I suggest that you first draw out possible quilt shapes and patterns on paper beforehand. Spread out the fabric on your floor. Measure and mark your dimensions. Remember to be creative. Using masking tape mark the outline of your quilt. Mark and draw the lines where you will be pacing your baffles. Baffles are the "tunnels" in the quilt that will hold the down and keep it from shifting. My baffles were placed 7 inches apart. The length of the quilt is 70 inches which gives me 10 baffles. Once all of the marking is done, cut out the pattern.

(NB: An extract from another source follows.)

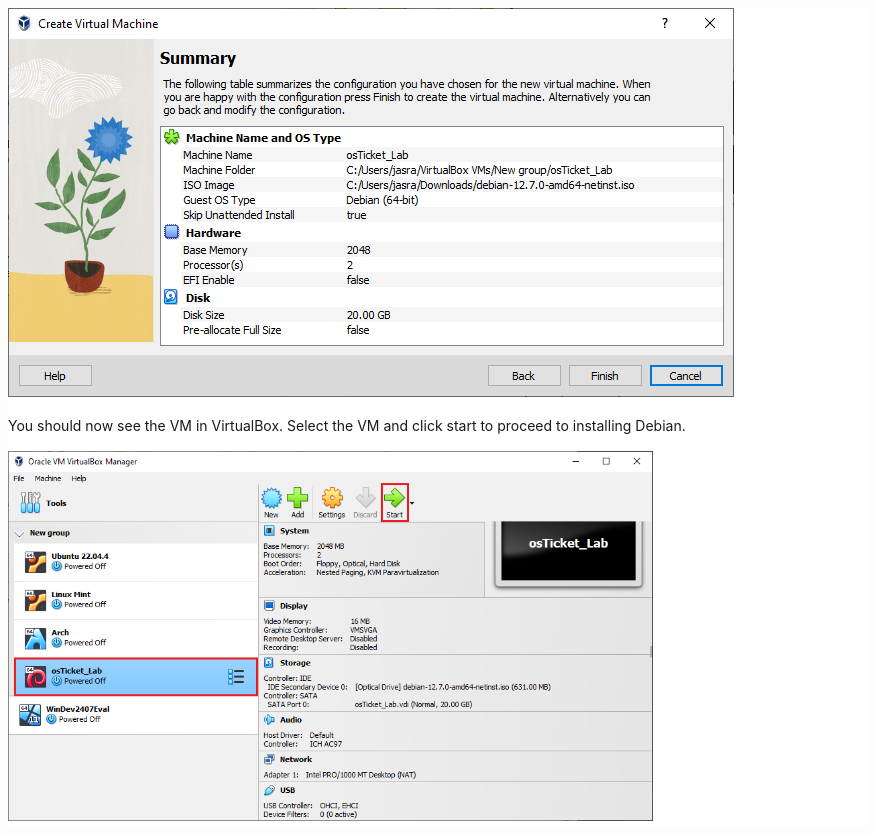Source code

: <img src="/assets/img/osticketprereqs/VirtualBox_CreateVM_5.png" alt="image" />

You should now see the VM in VirtualBox. Select the VM and click start to proceed to installing Debian.

<img src="/assets/img/osticketprereqs/VirtualBox_CreateVM_6.png" alt="image" height="75%" width="75%" />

Step 3: Cutting Second Piece and Baffle Strips

Spread out the other piece of fabric on the floor and lay your pattern (baffle marks down) on it. Tape if necessary. Cut out the pattern on the second piece of fabric. Using the First piece as a model, mark the new piece with scotch tape indicating where the baffles are to be placed. Finish Marking the Second piece after removing the first piece.

Cut the No-See-Um netting into strips depending on the amount of loft you want. These will be your baffles. Make them one inch taller than you need them. My baffles are 2 inches high. The strips are 3 inches wide. You will tuck them under to form a stronger bond when sewing. Using the guides that you have marked with the mettalic marker, tape the baffle strips to the fabric. Sew the strips of netting onto the top fabric, remembering to peel off tape after EACH baffle.

Sew the Baffles, which are now connected to the top, to the bottom piece. Again, peel of the tape as you finish EACH baffle. Working your way up, do one baffle at a time. Tape and sew the baffle to the top shell. Repeat this till you get to the top, removing the tape after each baffle is complete. Sew the top seam.

Step 4: Sewing the Seams

Pin the sides where you want the seam to be. Fold the material under so that the finished edge is clean looking. Sew up one side of the bag as well as the top and the bottom, leaving one open to stuff with the down. As you sew the bottom seam, remember to leave a space for the paracord. The paracord will be used to cinch up the bottom of the bag to create a foot box. I sewed one end of the cord to the fabric to hold it in place. Attach your cord lock now if you wish. You are now ready to stuff the quilt.

Step 5: Finishing the Quilt!

There is a simple formula to detrmine the amount of down you will need for your quilt. (area) x (inches of loft) / (fill power of down) = ounces of down needed. My quilt measures 45" x 70" x 2" of loft giving it an area of 6300" squared. Divide this by the fill power of the down (700 in my case) to get 9 ounces of down. I overstuffed my quilt with an extra ounce to make it look nicer.

For a 20 degree bag you will need appoximately 2.5 inches of loft. A 40 degree bag only requires about 1.5 inches of loft.

Find a place your house where there is no breeze but plenty of light. Keep the vacuum cleaner close by. Using a food scale, place a container or bag of down on the scale and measure by subtraction. Once the bag is completely stuffed and you are satisfied with the looks of the quilt, pin and sew up the remaining side.

Voila. Your quilt is complete. I later added straps and buckles to the sides of the quilt so that I could buckle it around my back like a sleeping bag.